Это меня успокоило. Актриса мне очень понравилась. Но я уже не осмеливался и рта раскрыть. Режиссер с минуту присматривался к нам, а потом сказал, что именно таких отношений и ожидал от нас, что именно так и должен относиться хороший гинеколог к своей пациентке.
— Сколько ей лет? — спрашиваю.
— Какая разница, — махнул рукой режиссер, но добавил: — Стукнуло восемнадцать, но стреляная птичка.

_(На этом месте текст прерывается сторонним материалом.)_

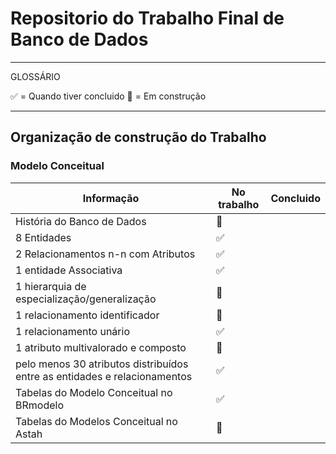 # Repositorio do Trabalho Final de Banco de Dados

---
GLOSSÁRIO

:white_check_mark: = Quando tiver concluido
:construction: = Em construção

---

## Organização de construção do Trabalho


### Modelo Conceitual

Informação|No trabalho|Concluido|
|---|---|---|
História do Banco de Dados|:construction:||
8 Entidades|:white_check_mark:||
2 Relacionamentos n-n com Atributos|:white_check_mark:||
1 entidade Associativa|:white_check_mark:||
1 hierarquia de especialização/generalização|:construction:||
1 relacionamento identificador|:construction:||
1 relacionamento unário|:white_check_mark:||
1 atributo multivalorado e composto|:construction:||
pelo menos 30 atributos distribuídos entre as entidades e relacionamentos|:white_check_mark:||
Tabelas do Modelo Conceitual no BRmodelo|:white_check_mark:||
Tabelas do Modelos Conceitual no Astah|:construction:||

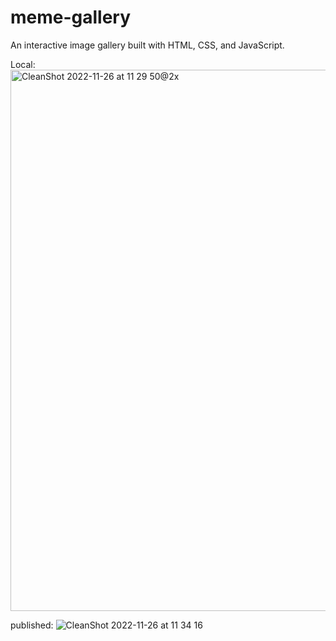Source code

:# meme-gallery

An interactive image gallery built with HTML, CSS, and JavaScript.

Local:
<img width="866" alt="CleanShot 2022-11-26 at 11 29 50@2x" src="https://user-images.githubusercontent.com/76458151/204106117-a41deb83-b0f2-4fcf-9531-98dda61f4cfc.png">

published:
![CleanShot 2022-11-26 at 11 34 16](https://user-images.githubusercontent.com/76458151/204106179-24befdf6-f994-4ffb-908b-0ffda1f1c410.png)
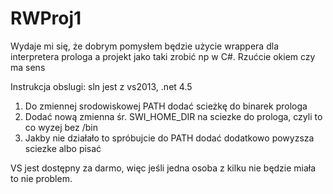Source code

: RWProj1
=======

Wydaje mi się, że dobrym pomysłem będzie użycie wrappera dla interpretera prologa a projekt jako taki zrobić np w C#. Rzućcie okiem czy ma sens

Instrukcja obslugi:
sln jest z vs2013, .net 4.5

1. Do zmiennej srodowiskowej PATH dodać scieżkę do binarek prologa
2. Dodać nową zmienna śr. SWI_HOME_DIR na sciezke do prologa, czyli to co wyzej bez /bin
3. Jakby nie działało to spróbujcie do PATH dodać dodatkowo powyzsza sciezke albo pisać

VS jest dostępny za darmo, więc jeśli jedna osoba z kilku nie będzie miała to nie problem.
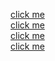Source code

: [click me](https://github.com/RaghuRahut/AWS/edit/main/RDS/Rakesh/Member.java)  
[click me](https://github.com/RaghuRahut/AWS/edit/main/RDS/Rakesh/Member.java)    
[click me](https://github.com/RaghuRahut/AWS/edit/main/RDS/Rakesh/Member.java)  
[click me](https://github.com/RaghuRahut/AWS/edit/main/RDS/Rakesh/Member.java)  
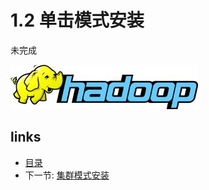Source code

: # 1.2 单击模式安装

未完成
 
![](images/hadoop-logo.jpg?raw=true)

## links
  * [目录](<preface.md>)
  * 下一节: [集群模式安装](<01.3.md>)
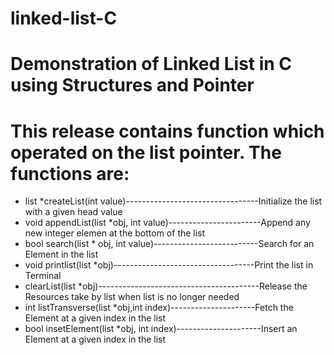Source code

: # linked-list-C
# Demonstration of Linked List in C using Structures and Pointer

# This release contains function which operated on the list pointer. The functions are:

* list *createList(int value)---------------------------------Initialize the list with a given head value
* void appendList(list *obj, int value)-----------------------Append any new integer elemen at the bottom of the list
* bool search(list * obj, int value)--------------------------Search for an Element in the list
* void printlist(list *obj)-----------------------------------Print the list in Terminal
* clearList(list *obj)----------------------------------------Release the Resources take by list when list is no longer needed
* int listTransverse(list *obj,int index)---------------------Fetch the Element at a given index in the list
* bool insetElement(list *obj, int index)---------------------Insert an Element at a given index in the list



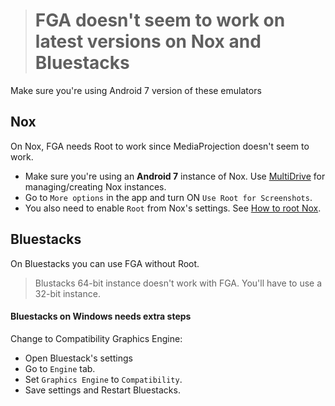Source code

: > # FGA doesn't seem to work on latest versions on Nox and Bluestacks

Make sure you're using Android 7 version of these emulators

## Nox

On Nox, FGA needs Root to work since MediaProjection doesn't seem to work.

- Make sure you're using an **Android 7** instance of Nox.
  Use [MultiDrive](https://www.bignox.com/blog/how-to-run-multiple-android-instances-with-nox-app-player/) for managing/creating Nox instances.
- Go to `More options` in the app and turn ON `Use Root for Screenshots`.
- You also need to enable `Root` from Nox's settings. See [How to root Nox](https://www.bignox.com/blog/how-to-root-nox-app-player/).

## Bluestacks

On Bluestacks you can use FGA without Root.

> Blustacks 64-bit instance doesn't work with FGA. You'll have to use a 32-bit instance.

#### Bluestacks on Windows needs extra steps
Change to Compatibility Graphics Engine:

- Open Bluestack's settings
- Go to `Engine` tab.
- Set `Graphics Engine` to `Compatibility`.
- Save settings and Restart Bluestacks.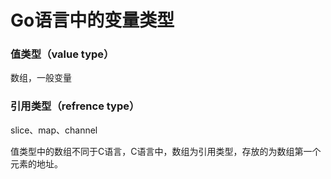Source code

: # Go语言中的变量类型

### 值类型（value type）

数组，一般变量

### 引用类型（refrence type）

slice、map、channel

值类型中的数组不同于C语言，C语言中，数组为引用类型，存放的为数组第一个元素的地址。


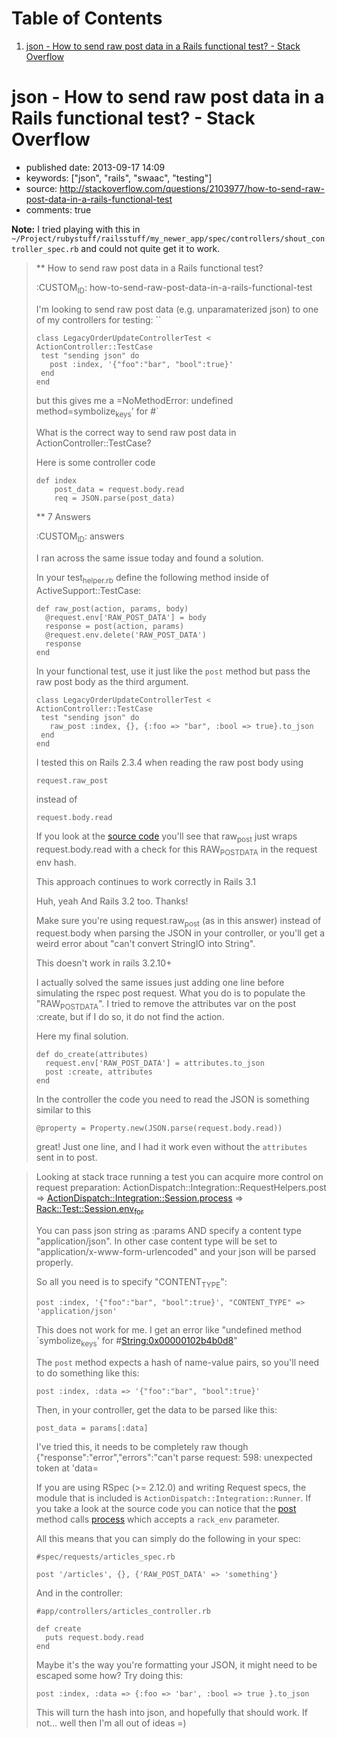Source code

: 
# Table of Contents

1.  [json - How to send raw post data in a Rails functional test? - Stack Overflow](#json---how-to-send-raw-post-data-in-a-rails-functional-test---stack-overflow)


<a id="json---how-to-send-raw-post-data-in-a-rails-functional-test---stack-overflow"></a>

# json - How to send raw post data in a Rails functional test? - Stack Overflow

-   published date: 2013-09-17 14:09
-   keywords: ["json", "rails", "swaac", "testing"]
-   source: <http://stackoverflow.com/questions/2103977/how-to-send-raw-post-data-in-a-rails-functional-test>
-   comments: true

**Note:** I tried playing with this in `~/Project/rubystuff/railsstuff/my_newer_app/spec/controllers/shout_controller_spec.rb` and could not quite get it to work.

<div class="HTML">
<!&#x2013;more&#x2013;>

</div>

> \*\* How to send raw post data in a Rails functional test?
> 
> :CUSTOM<sub>ID</sub>: how-to-send-raw-post-data-in-a-rails-functional-test
> 
> I'm looking to send raw post data (e.g. unparamaterized json) to one of my controllers for testing: \`\`
> 
>     class LegacyOrderUpdateControllerTest < ActionController::TestCase
>      test "sending json" do
>        post :index, '{"foo":"bar", "bool":true}'
>      end
>     end
> 
> but this gives me a =NoMethodError: undefined method=symbolize<sub>keys</sub>' for #\`
> 
> What is the correct way to send raw post data in ActionController::TestCase?
> 
> Here is some controller code
> 
>     def index
>         post_data = request.body.read
>         req = JSON.parse(post_data)
> 
> \*\* 7 Answers
> 
> :CUSTOM<sub>ID</sub>: answers
> 
> I ran across the same issue today and found a solution.
> 
> In your test<sub>helper.rb</sub> define the following method inside of ActiveSupport::TestCase:
> 
>     def raw_post(action, params, body)
>       @request.env['RAW_POST_DATA'] = body
>       response = post(action, params)
>       @request.env.delete('RAW_POST_DATA')
>       response
>     end
> 
> In your functional test, use it just like the `post` method but pass the raw post body as the third argument.
> 
>     class LegacyOrderUpdateControllerTest < ActionController::TestCase
>      test "sending json" do
>        raw_post :index, {}, {:foo => "bar", :bool => true}.to_json
>      end
>     end
> 
> I tested this on Rails 2.3.4 when reading the raw post body using
> 
>     request.raw_post
> 
> instead of
> 
>     request.body.read
> 
> If you look at the [source code](http://github.com/rails/rails/blob/2-3-stable/actionpack/lib/action_controller/request.rb#L381) you'll see that raw<sub>post</sub> just wraps request.body.read with a check for this RAW<sub>POST</sub><sub>DATA</sub> in the request env hash.
> 
> This approach continues to work correctly in Rails 3.1
> 
> Huh, yeah And Rails 3.2 too. Thanks!
> 
> Make sure you're using request.raw<sub>post</sub> (as in this answer) instead of request.body when parsing the JSON in your controller, or you'll get a weird error about "can't convert StringIO into String".
> 
> This doesn't work in rails 3.2.10+
> 
> I actually solved the same issues just adding one line before simulating the rspec post request. What you do is to populate the "RAW<sub>POST</sub><sub>DATA</sub>". I tried to remove the attributes var on the post :create, but if I do so, it do not find the action.
> 
> Here my final solution.
> 
>     def do_create(attributes)
>       request.env['RAW_POST_DATA'] = attributes.to_json
>       post :create, attributes
>     end 
> 
> In the controller the code you need to read the JSON is something similar to this
> 
>     @property = Property.new(JSON.parse(request.body.read))
> 
> great! Just one line, and I had it work even without the `attributes` sent in to post.

> Looking at stack trace running a test you can acquire more control on request preparation: ActionDispatch::Integration::RequestHelpers.post => [ActionDispatch::Integration::Session.process](https://github.com/rails/rails/blob/master/actionpack/lib/action_dispatch/testing/integration.rb) => [Rack::Test::Session.env<sub>for</sub>](https://github.com/brynary/rack-test/blob/master/lib/rack/test.rb)
> 
> You can pass json string as :params AND specify a content type "application/json". In other case content type will be set to "application/x-www-form-urlencoded" and your json will be parsed properly.
> 
> So all you need is to specify "CONTENT<sub>TYPE</sub>":
> 
>     post :index, '{"foo":"bar", "bool":true}', "CONTENT_TYPE" => 'application/json'
> 
> This does not work for me. I get an error like "undefined method \`symbolize<sub>keys</sub>' for #<String:0x00000102b4b0d8>"
> 
> The `post` method expects a hash of name-value pairs, so you'll need to do something like this:
> 
>     post :index, :data => '{"foo":"bar", "bool":true}'
> 
> Then, in your controller, get the data to be parsed like this:
> 
>     post_data = params[:data]
> 
> I've tried this, it needs to be completely raw though {"response":"error","errors":"can't parse request: 598: unexpected token at 'data=
> 
> If you are using RSpec (>= 2.12.0) and writing Request specs, the module that is included is `ActionDispatch::Integration::Runner`. If you take a look at the source code you can notice that the [post](https://github.com/rails/rails/blob/4147e0feaddac0e86c9b1f52eec4b1e33d7d6591/actionpack/lib/action_dispatch/testing/integration.rb#L39) method calls [process](https://github.com/rails/rails/blob/4147e0feaddac0e86c9b1f52eec4b1e33d7d6591/actionpack/lib/action_dispatch/testing/integration.rb#L254) which accepts a `rack_env` parameter.
> 
> All this means that you can simply do the following in your spec:
> 
>     #spec/requests/articles_spec.rb
>     
>     post '/articles', {}, {'RAW_POST_DATA' => 'something'}
> 
> And in the controller:
> 
>     #app/controllers/articles_controller.rb
>     
>     def create
>       puts request.body.read
>     end
> 
> Maybe it's the way you're formatting your JSON, it might need to be escaped some how? Try doing this:
> 
>     post :index, :data => {:foo => 'bar', :bool => true }.to_json
> 
> This will turn the hash into json, and hopefully that should work. If not&#x2026; well then I'm all out of ideas =)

Я сказал, что перстень при съемках могу снять. Актриса, услыхав это, улыбнулась. Обрадовалась, что я серьезно готовлюсь к роли. Ассистент режиссера дал мне сценарий и попросил меня прочитать мой текст, хотя и далеко не был уверен, состоятся ли съемки сегодня.
Приехал директор картины и завел какой-то разговор с режиссером чуть в стороне от остальных. Съемки были отложены. Все начали упаковываться. Актриса села в автобус первой и долго сидела там одна, точно королева, — остальным вроде бы не хотелось ехать.
— Куда поедем? — спросил я режиссера.
— Я тут выпью стакан вина.
Остальные не занимали его. Он сел на террасе за стол и сказал своему ассистенту, что сегодня напьется. Снял рубашку, протянул ноги и стал не торопясь отхлебывать вино. Автобус вместе с актрисой отошел, что я счел невежливым по отношению к себе, у стола же остались одни циники киношники. И, словно забыв о благородных сценах, которые сегодня нам предстояло снимать, и о женщинах из штаба, мы развязали языки и стали сыпать новенькими солеными анекдотцами.
Затем приехали сценарист и композитор. Оба были уставшие — вчера на радио в Быстрице записывали музыку. Я сообщил им, что здесь я в качестве актера, а сценариста порадовал тем, что отбарабанил ему свой текст. Сценарист в мою честь заказал три рюмки «московской», а для режиссера бокал вина. Сам он не пил — вел машину. Выяснилось, что третья рюмка водки для другого актера, а в действительности театрального режиссера, который тоже должен был сегодня играть и приехал ради этого из Нитры. Дед, что топтался около стойки, вскричал при виде такого множества спиртного:
— Ба, ну и выпивон будет — море разливанное!
Рюмки наполнялись по кругу не один раз — и я почувствовал невыносимую усталость.
Пошел и сел в машину — разве теперь сообразишь почему — и там уснул. Проснулся я в Нитре на площади — один в машине, — мимо меня валом валили люди. Но площадь была какая-то маленькая. Я снова погрузился в сон — стояла уже ночь. На площади — ни души. Меня осенило: я во дворе нитранского театра, а множество людей на площади — это зрители, что шли на спектакль. Я закрылся, задвинул окно, растянулся на заднем сиденье и продолжал спать. Около часу ночи пришли режиссер, композитор и сценарист и ужасно смутились, увидев, что разбудили меня. Они как бы забыли обо мне. Был с ними и актер Доци — он подал мне руку, представился. Сказал, что знает меня, но я не поверил. Потом все сели в машину, и мы поехали к режиссеру. Он угостил нас своим излюбленным блюдом — мелко накрошенной зеленью со сметаной — и вытащил пиво. Лениво развалясь в креслах, мы всласть поболтали. Я успел хорошо отдохнуть — и потому молол, не закрывая рта. Товарищи боялись, что я не дам им поспать, но я минутой позже свернулся в кресле калачиком и снова забылся сном. Хозяин дома утром сказал, что у меня чудесная нервная система. Это от водки и безалкогольного пива, объяснил я. Такое сочетание никогда плохо на меня не действует.